Private sector numbers tell a similar story. Sales of non-financial companies rose just 4.7%, sharply lower than nominal GDP. And personal final consumption expenditure, which was supposed to rise 10% in real terms, was finally reported at just 6%.
So, how did the full-year Personal Final Consumption Expenditure still show up as 7.2%? Because the estimates for earlier quarters were quietly revised up. That looks convenient rather than convincing.
Consumer companies reported volume growth of just 2–3%, while surveys show continued downtrading and rural fragility. Kantar data show rural volumes grew only 2.7% in the quarter, compared to 4.4% in urban areas. RBI’s own survey shows muted income gains, especially in rural households. Real rural wages barely rose 2% year on year in March 2025.
Austerity Bites
The government has tightened the purse strings on consumption. Real government consumption fell 1.8% in January–March, dragging the full-year average to just 2.3%. Net of interest payments, revenue expenditure shrank 6.2% in the quarter. That, along with a 40% drop in subsidies, helped shrink the fiscal deficit by 1.2 percentage points in the quarter.
Capex, meanwhile, surged. Government capital expenditure, excluding loans, jumped 44% in January–March. That drove a 9.4% increase in gross fixed capital formation, a seven-quarter high. Yet private investment sentiment remains poor.
The government’s own survey suggests private capex could drop 25% in 2025–26. CMIE data show private project completions fell 40% in 2024–25, the steepest decline since 2006–07.
India’s trade numbers also suggest a deeper slowdown. While the lower current account deficit may have flattered the GDP identity, total trade–exports plus imports–contracted 4.3% in the quarter. Imports fell by 12.7% while exports rose just 3.9%, signalling weak demand at home and abroad.
From the output side, GVA was again flattered by sectors supported by public money. Construction grew 10.8%, and public administration services rose 8.7%. Manufacturing grew just 4.8%, once again trailing agriculture, which posted 5.4% growth, though even that was down from previous estimates.
Inflated Optics
The broader recovery narrative remains overly reliant on government spending.
Consumption is patchy, private investment is anaemic, and job creation remains unconvincing. Retail credit is slowing, and subsidy cuts are weighing on demand.
Going into 2025–26, the risks are rising.

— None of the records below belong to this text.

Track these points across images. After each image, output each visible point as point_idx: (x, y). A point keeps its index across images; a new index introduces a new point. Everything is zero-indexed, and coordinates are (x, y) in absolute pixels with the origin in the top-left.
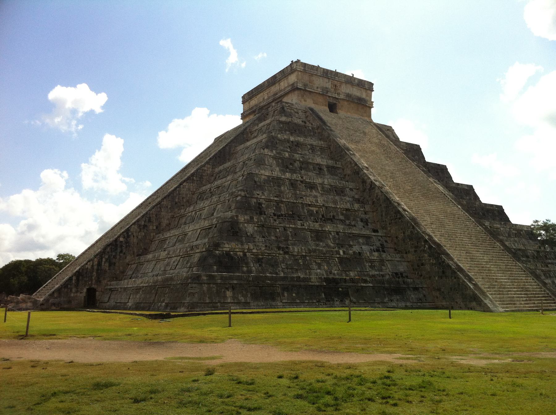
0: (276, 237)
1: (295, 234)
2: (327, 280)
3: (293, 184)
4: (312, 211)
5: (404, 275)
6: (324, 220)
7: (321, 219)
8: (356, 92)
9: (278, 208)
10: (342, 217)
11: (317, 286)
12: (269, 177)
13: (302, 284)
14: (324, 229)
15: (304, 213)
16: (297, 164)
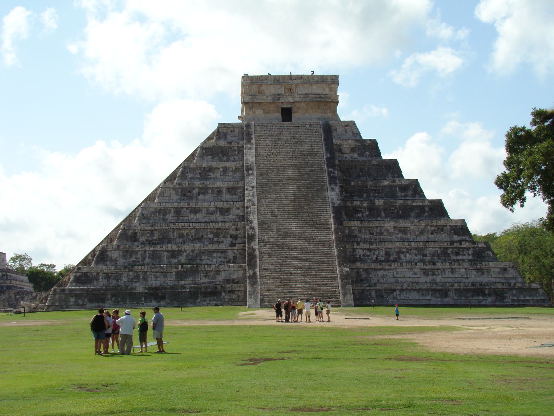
0: (136, 258)
1: (153, 255)
2: (149, 289)
3: (178, 212)
4: (183, 234)
5: (235, 281)
6: (192, 240)
7: (189, 240)
8: (317, 89)
9: (152, 234)
10: (211, 236)
11: (140, 293)
12: (156, 209)
13: (128, 291)
14: (180, 249)
15: (174, 236)
16: (195, 191)
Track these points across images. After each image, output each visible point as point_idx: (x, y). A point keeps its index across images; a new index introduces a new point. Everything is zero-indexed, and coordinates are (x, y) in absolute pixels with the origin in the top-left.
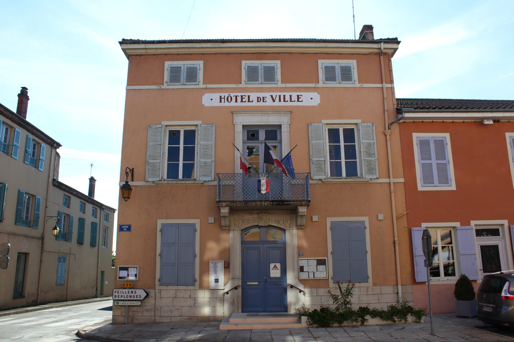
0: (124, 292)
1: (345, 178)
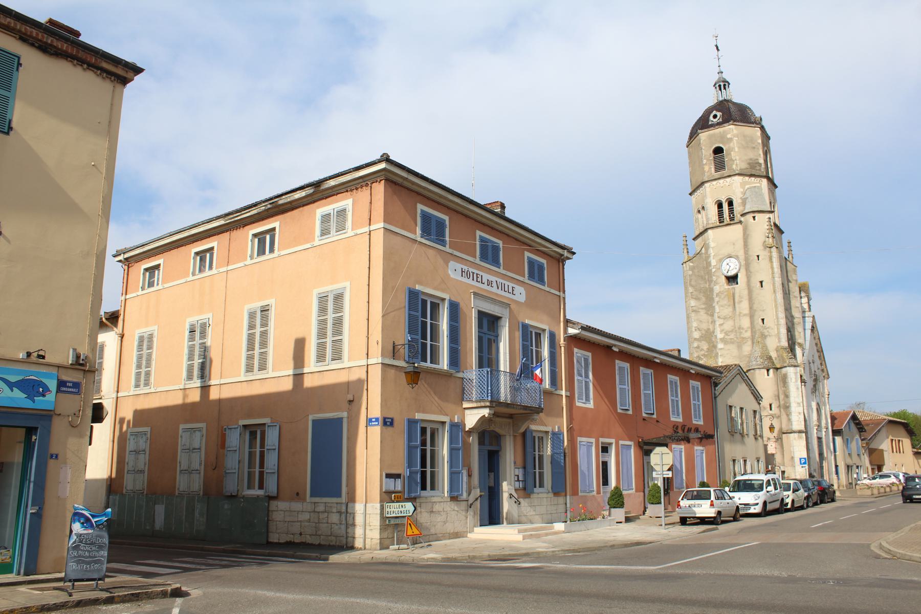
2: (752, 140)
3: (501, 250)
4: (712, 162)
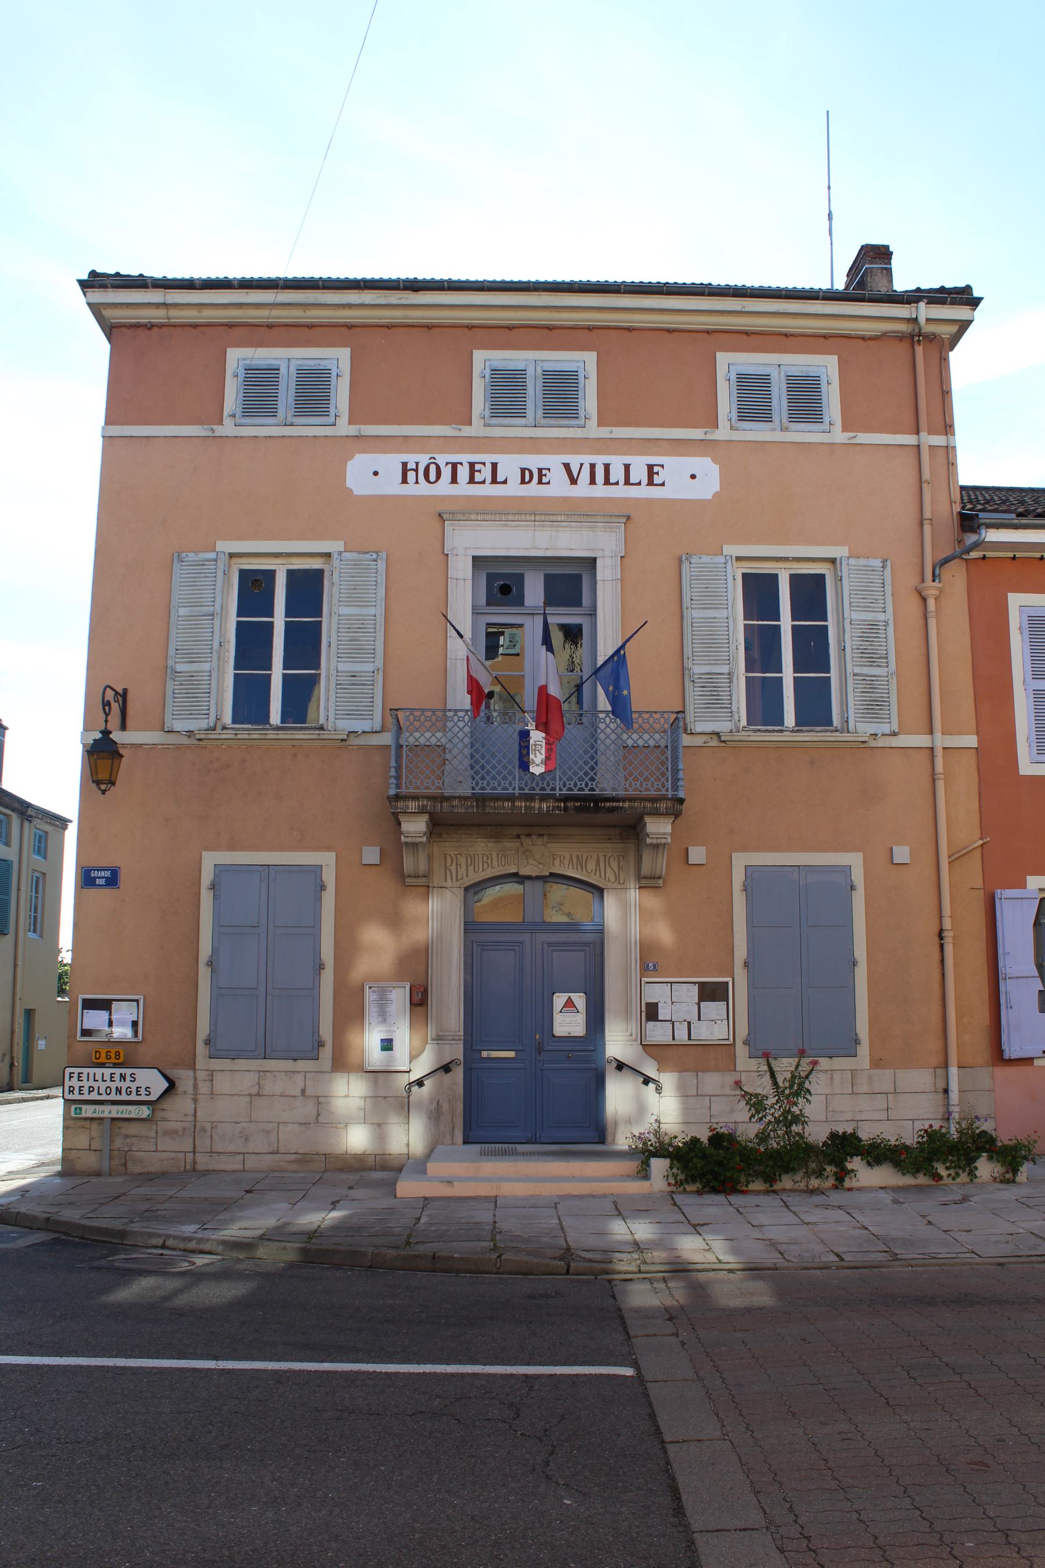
1: (793, 731)
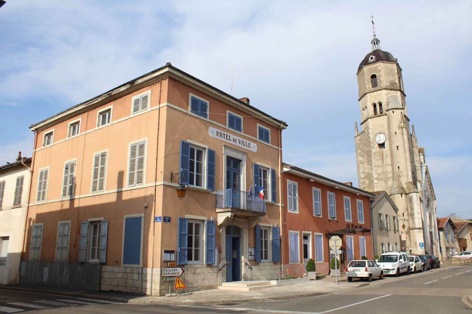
0: (170, 270)
2: (392, 71)
3: (242, 121)
4: (371, 82)
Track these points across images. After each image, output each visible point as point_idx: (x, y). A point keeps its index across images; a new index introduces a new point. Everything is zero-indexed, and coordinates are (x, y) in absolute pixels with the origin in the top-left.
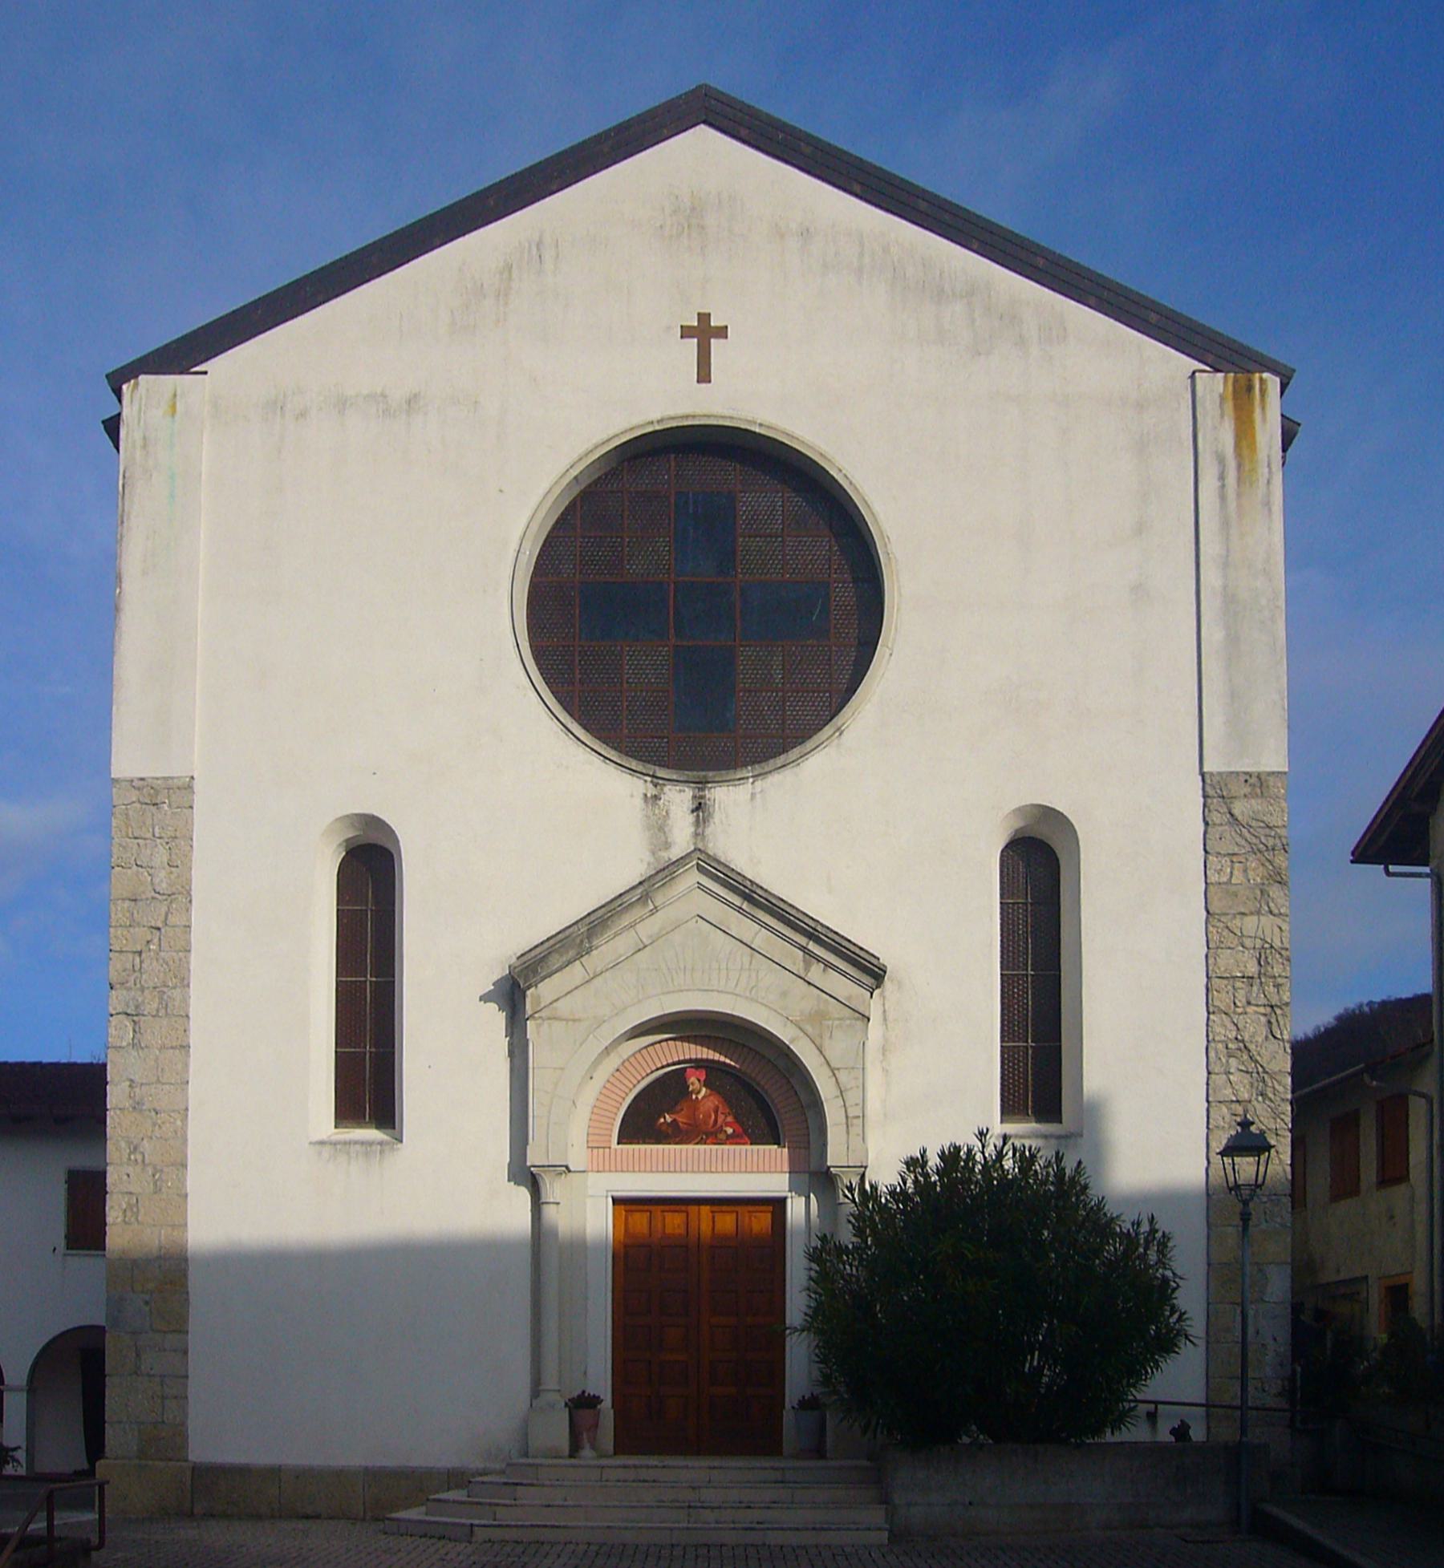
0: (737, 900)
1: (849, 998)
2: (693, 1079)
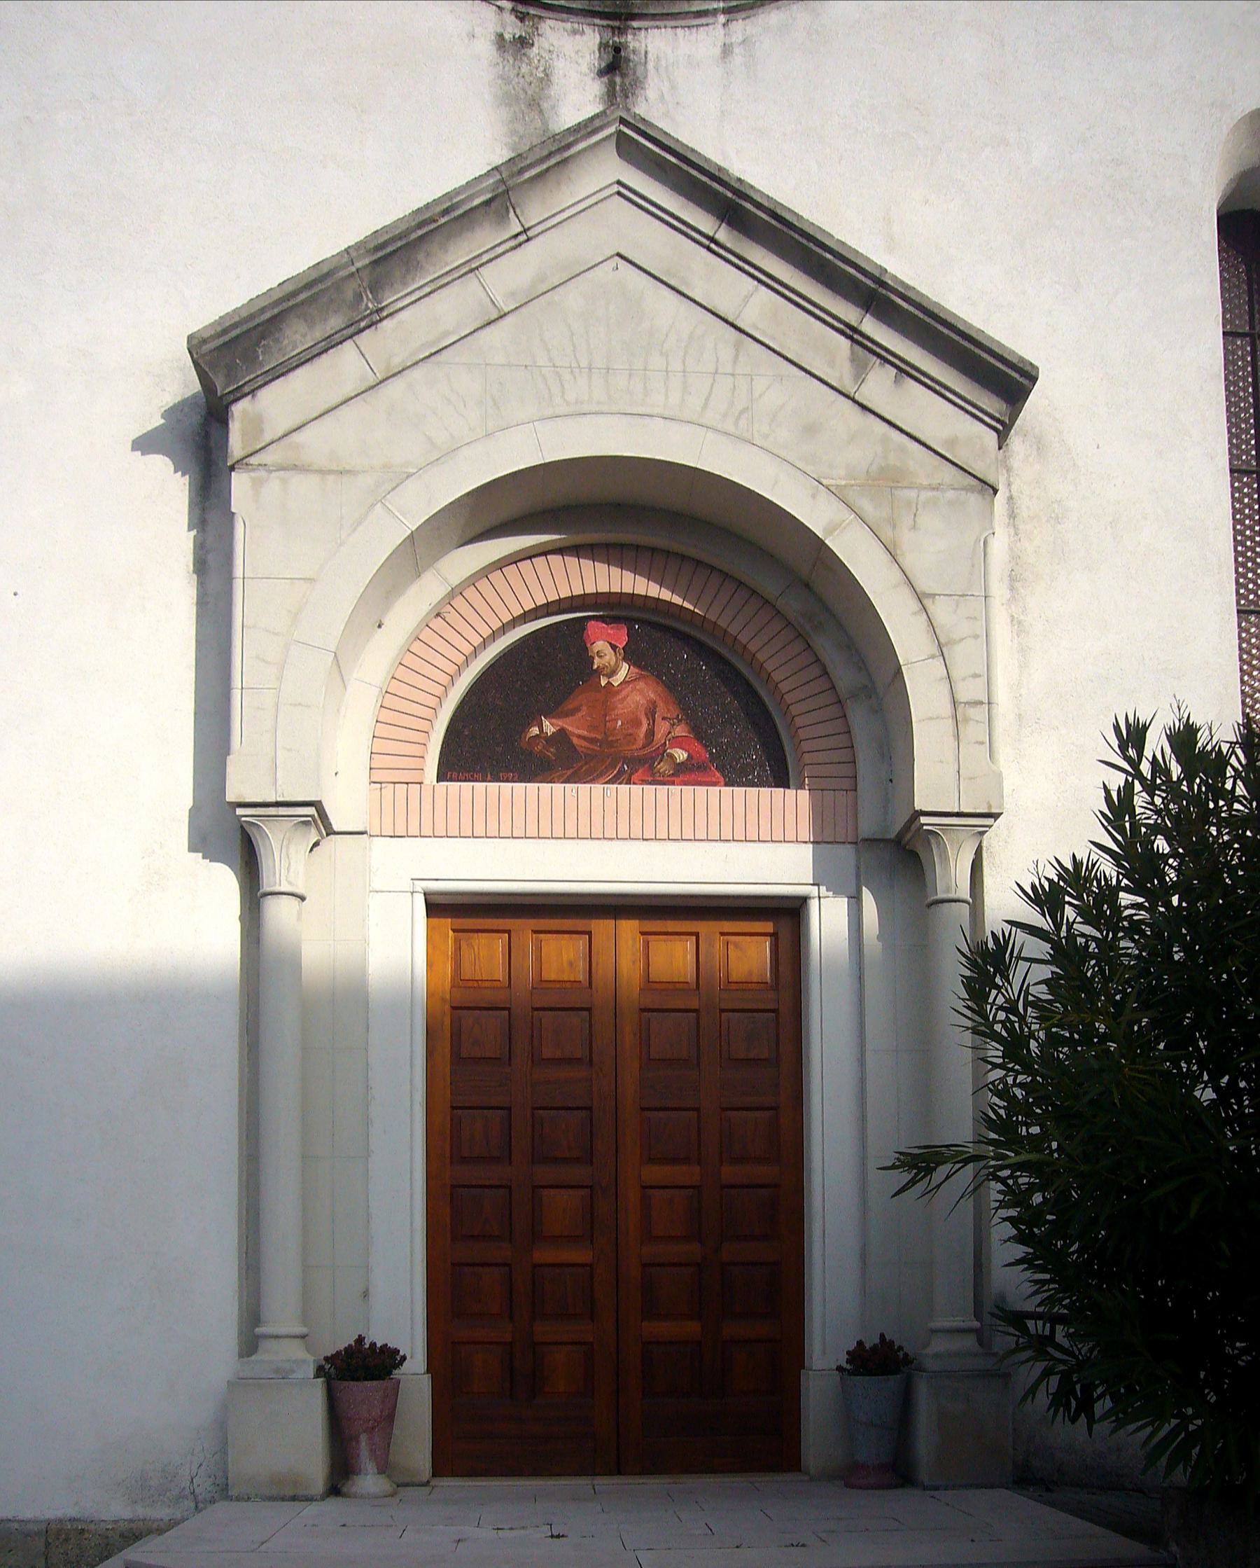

A recent spike in global trade was likely driven by panic buying ahead of expected tariffs from the United States. With stagflation risks looming there, spillover effects are likely. Meanwhile, domestic demand is constrained by subdued incomes and weak employment creation.
The Reserve Bank of India has started loosening both monetary and regulatory levers. But a durable recovery needs more than liquidity, it needs income. And real income gains are elusive. The low inflation that supports purchasing power is itself a symptom of demand weakness.
Unless employment in productive sectors revives meaningfully, the disconnect between the economy on paper and the economy on the ground will persist. GDP figures may continue to impress. The reality they obscure is less flattering.